Zweifelnd sah ich meinen Bruder an. „Glaubst du wirklich, dass er gleich sein Land verrät, nur weil er ein bisschen im Minus ist? Außerdem wäre das nur schwer zu verheimlichen gewesen."

„Vielleicht finden wir ja etwas vor Ort", erwiderte John, während er aus dem Fenster des Taxis sah. „Wir sind da."

Gemeinsam stiegen wir aus und gingen hinüber zu einem kleinen Bahnwärterhaus. Ich sah mich nachdenklich um. Überall standen Güterwagons, die zu den Fabriken gehörten. Irgendwie passte die ganze Umgebung nicht ins Szenario.

„Sind Sie wegen dem Toten hier?", fragte der Bahnmitarbeiter und trat aus dem Gebäude.

„John Watson und meine Schwester Breanna. Sie haben den Toten gefunden?"

„So ist es. Ich gehe mal von aus, dass Sie die Stelle sehen wollen?"

„Das wäre hilfreich", lächelte ich und nahm die Warnweste entgegen, die der Arbeiter mir hinhielt.

Gemeinsam gingen wir die Schienen entlang, während John den Mann befragte und ich weiter die Umgebung beobachtete.

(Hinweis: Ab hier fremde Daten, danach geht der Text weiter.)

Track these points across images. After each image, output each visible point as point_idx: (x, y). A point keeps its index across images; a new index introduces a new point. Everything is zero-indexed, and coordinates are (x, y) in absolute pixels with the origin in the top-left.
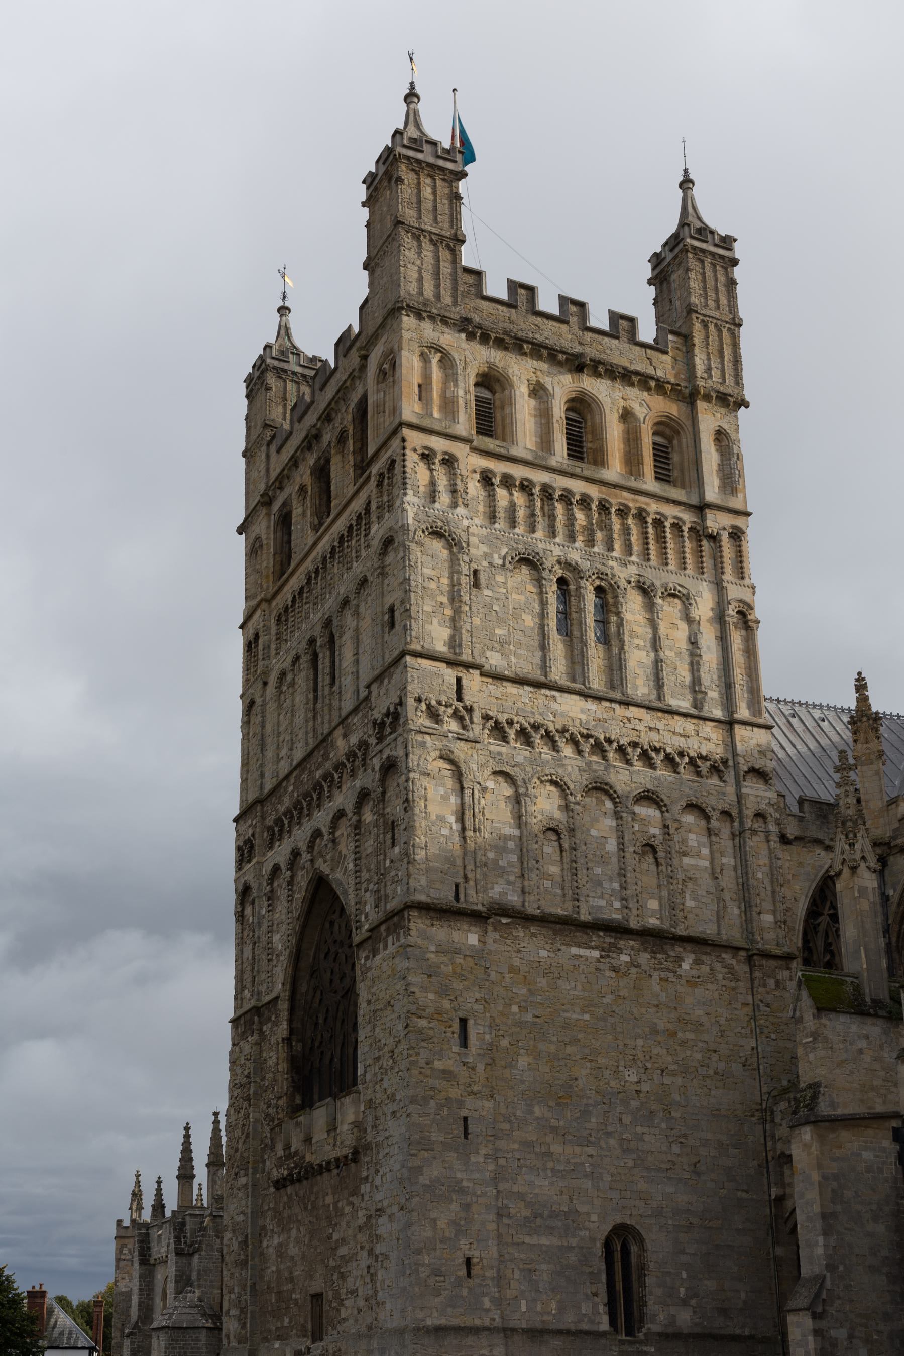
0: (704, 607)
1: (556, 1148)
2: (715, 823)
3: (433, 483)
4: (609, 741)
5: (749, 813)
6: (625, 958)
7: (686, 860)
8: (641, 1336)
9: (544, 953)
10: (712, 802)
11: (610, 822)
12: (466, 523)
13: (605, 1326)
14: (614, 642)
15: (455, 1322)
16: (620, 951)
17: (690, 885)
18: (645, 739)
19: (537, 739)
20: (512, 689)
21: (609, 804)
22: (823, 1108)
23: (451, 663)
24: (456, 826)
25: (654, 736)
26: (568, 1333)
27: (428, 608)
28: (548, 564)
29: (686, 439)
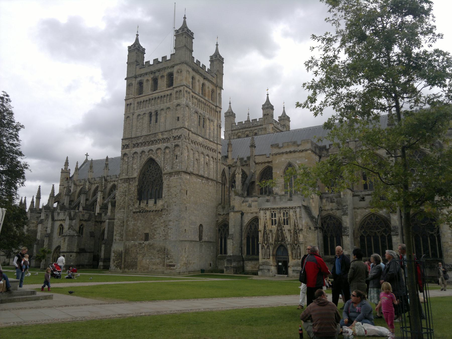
2: (214, 160)
3: (187, 97)
5: (218, 159)
6: (204, 181)
8: (201, 241)
10: (215, 157)
11: (203, 159)
13: (198, 240)
15: (184, 239)
18: (208, 145)
22: (235, 210)
23: (188, 130)
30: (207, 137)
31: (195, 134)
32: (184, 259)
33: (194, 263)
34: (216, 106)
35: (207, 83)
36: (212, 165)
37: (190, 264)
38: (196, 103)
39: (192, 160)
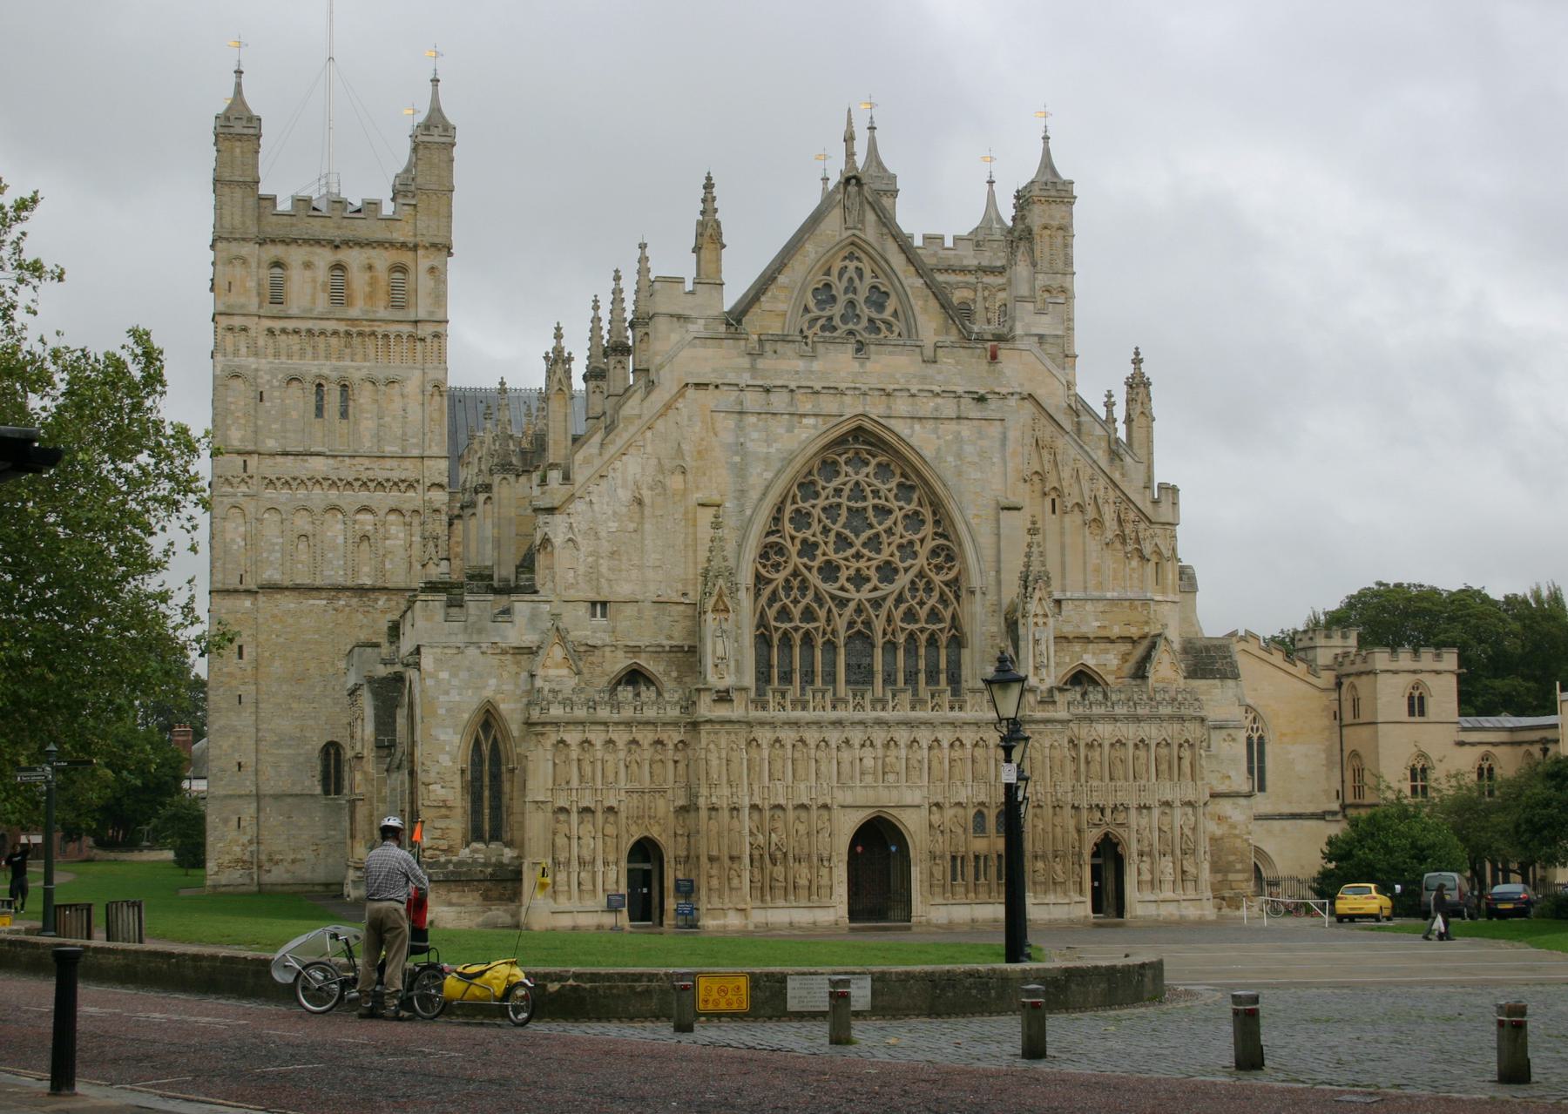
0: (413, 385)
1: (294, 705)
2: (408, 519)
4: (341, 480)
6: (342, 602)
7: (387, 542)
9: (292, 605)
10: (406, 507)
11: (340, 526)
12: (253, 366)
13: (318, 790)
14: (351, 417)
16: (339, 599)
17: (390, 556)
19: (294, 484)
20: (279, 459)
21: (340, 516)
23: (239, 453)
24: (243, 543)
25: (370, 474)
26: (297, 795)
27: (229, 422)
28: (308, 379)
29: (412, 277)
30: (367, 445)
31: (285, 454)
32: (237, 849)
33: (294, 861)
34: (416, 322)
35: (353, 257)
36: (397, 532)
37: (277, 863)
38: (296, 348)
39: (273, 544)
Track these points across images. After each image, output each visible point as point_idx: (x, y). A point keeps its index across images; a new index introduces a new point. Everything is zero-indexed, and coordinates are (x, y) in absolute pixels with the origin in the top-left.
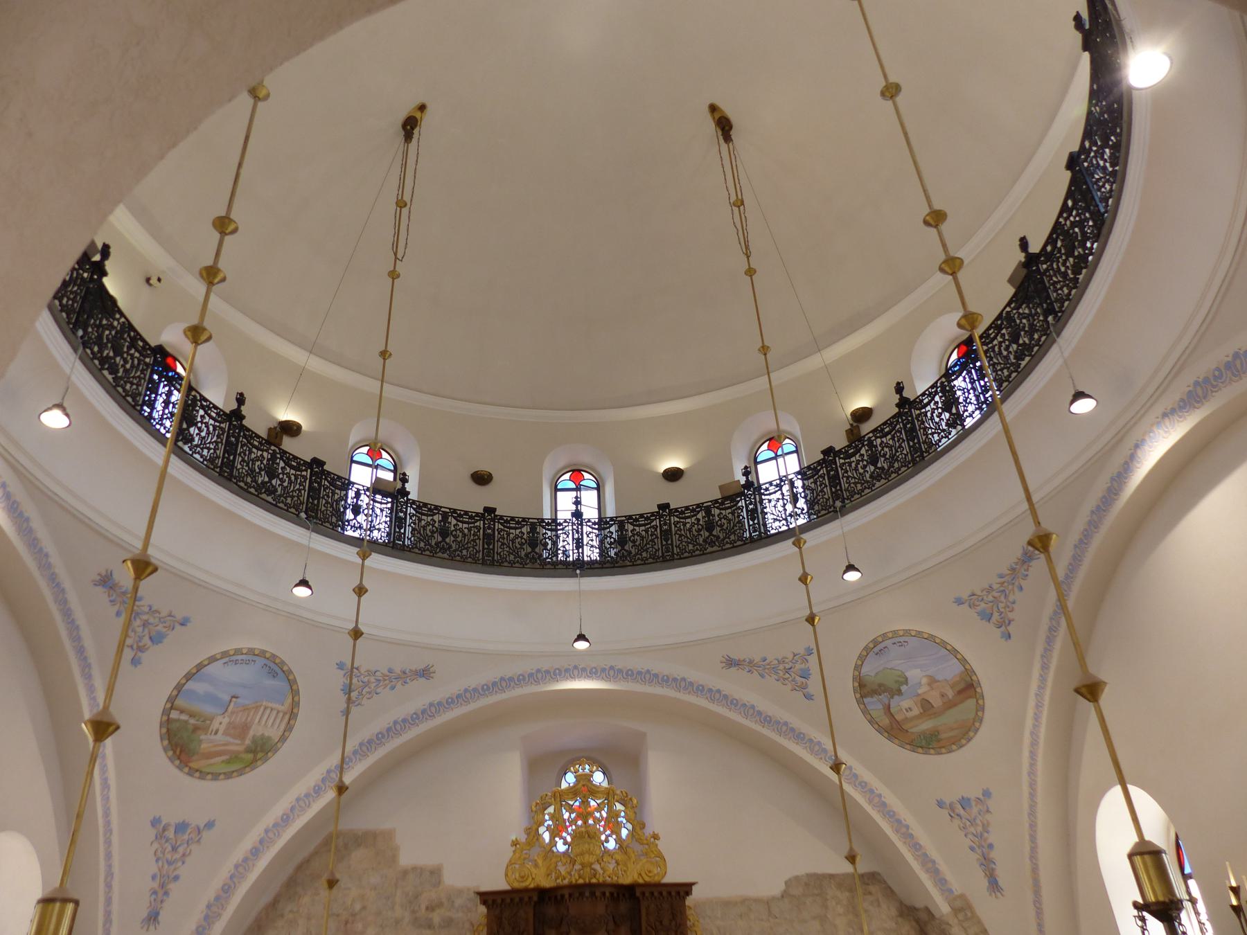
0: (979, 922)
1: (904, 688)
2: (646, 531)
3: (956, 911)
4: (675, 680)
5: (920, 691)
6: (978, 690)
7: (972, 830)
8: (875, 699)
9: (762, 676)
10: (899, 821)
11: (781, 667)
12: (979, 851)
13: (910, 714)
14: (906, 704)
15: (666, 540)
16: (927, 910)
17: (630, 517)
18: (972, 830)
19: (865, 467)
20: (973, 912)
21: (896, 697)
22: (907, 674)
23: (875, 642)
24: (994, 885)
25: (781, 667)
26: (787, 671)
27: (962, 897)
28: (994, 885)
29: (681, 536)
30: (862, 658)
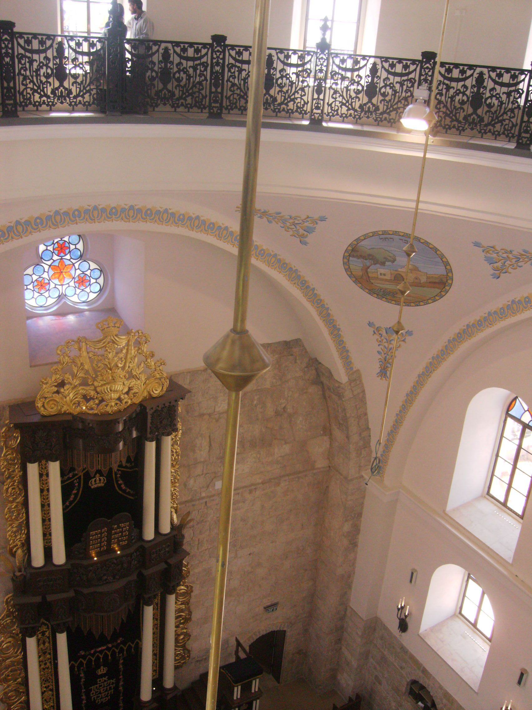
0: (363, 386)
1: (387, 263)
2: (195, 68)
3: (350, 382)
4: (190, 218)
5: (399, 270)
6: (447, 288)
7: (386, 345)
8: (359, 260)
9: (269, 222)
10: (335, 327)
11: (291, 221)
12: (384, 356)
13: (382, 277)
14: (382, 271)
15: (217, 87)
17: (177, 44)
18: (386, 345)
19: (462, 103)
21: (378, 265)
22: (398, 258)
23: (385, 232)
24: (384, 372)
25: (291, 221)
26: (294, 224)
27: (358, 371)
28: (384, 372)
29: (234, 85)
30: (366, 237)
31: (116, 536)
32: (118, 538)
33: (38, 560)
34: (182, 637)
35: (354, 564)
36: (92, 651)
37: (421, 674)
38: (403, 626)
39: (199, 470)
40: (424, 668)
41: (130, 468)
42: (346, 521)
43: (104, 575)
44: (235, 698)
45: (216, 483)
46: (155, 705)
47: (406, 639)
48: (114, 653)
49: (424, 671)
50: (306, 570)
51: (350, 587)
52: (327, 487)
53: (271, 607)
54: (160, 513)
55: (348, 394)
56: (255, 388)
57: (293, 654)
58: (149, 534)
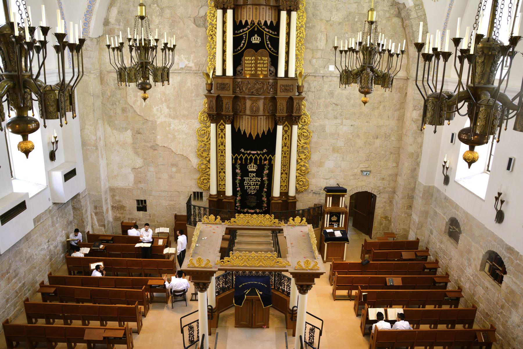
0: (424, 11)
3: (416, 5)
16: (404, 4)
20: (423, 7)
31: (260, 65)
32: (261, 67)
33: (219, 73)
34: (304, 168)
35: (421, 147)
36: (248, 152)
37: (454, 210)
38: (447, 180)
39: (319, 54)
40: (457, 205)
41: (274, 35)
42: (415, 109)
43: (252, 89)
44: (328, 206)
45: (330, 66)
46: (280, 201)
47: (449, 191)
48: (261, 159)
49: (457, 207)
50: (391, 153)
51: (418, 164)
52: (406, 93)
53: (366, 172)
54: (289, 65)
55: (413, 14)
56: (357, 11)
57: (381, 218)
58: (281, 73)
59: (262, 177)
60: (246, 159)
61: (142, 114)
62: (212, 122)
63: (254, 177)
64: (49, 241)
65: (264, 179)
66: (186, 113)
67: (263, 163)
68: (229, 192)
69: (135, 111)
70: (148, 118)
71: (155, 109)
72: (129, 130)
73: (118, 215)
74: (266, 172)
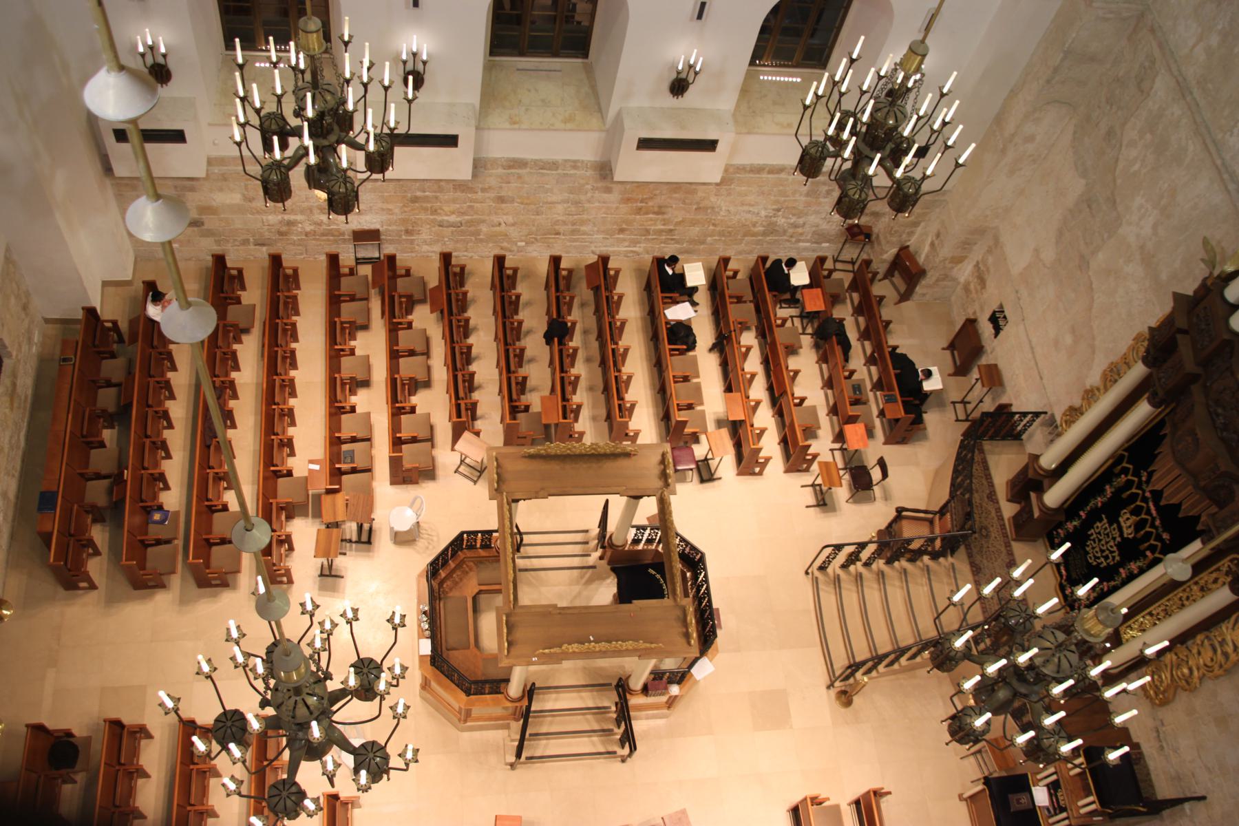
59: (1122, 564)
60: (1134, 497)
61: (1119, 181)
62: (1145, 361)
63: (1114, 539)
64: (779, 210)
65: (1121, 570)
66: (1164, 277)
67: (1143, 547)
68: (1055, 496)
69: (1117, 160)
70: (1118, 200)
71: (1139, 200)
72: (1083, 181)
73: (972, 287)
74: (1134, 566)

Sherlock hatte sich nach wie vor geweigert mitzukommen, obwohl sich dieser Moriarty nicht mehr gemeldet hatte. Stattdessen hatte der Consulting Detective sich in die Küche verzogen und mal wieder irgendwelche Chemikalien zusammengeschüttet. Nachdenklich ließ ich meinen Blick schweifen und versuchte dabei die Umgebung so zu sehen, wie Sherlock sie sehen würde.

„,Hat man das Blut abgewischt?'", fragte John neben mir und deutete auf die Stelle, wo West gefunden worden war.

„,Nein, da war nicht viel.'"

Überrascht sah ich den Bahnarbeiter an. „,Sein Schädel wurde zertrümmert. Wie ist das möglich?'"

„Keine Ahnung", erwiderte dieser Schulterzuckend. „Ich muss dann auch wieder zurück. Wenn Sie noch etwas brauchen, sagen Sie einfach Bescheid."

Stirnrunzelnd sah ich zu John. „Also so langsam kommt mir das ganze mehr als seltsam vor."

„Da stimme ich dir zu", meinte mein Bruder und kratzte sich am Kopf.

„West wurde offensichtlich nicht hier umgebracht, also wie kam er hierher und warum?", fragte ich nachdenklich.

„Was meinst du mit der Frage nach dem Warum?"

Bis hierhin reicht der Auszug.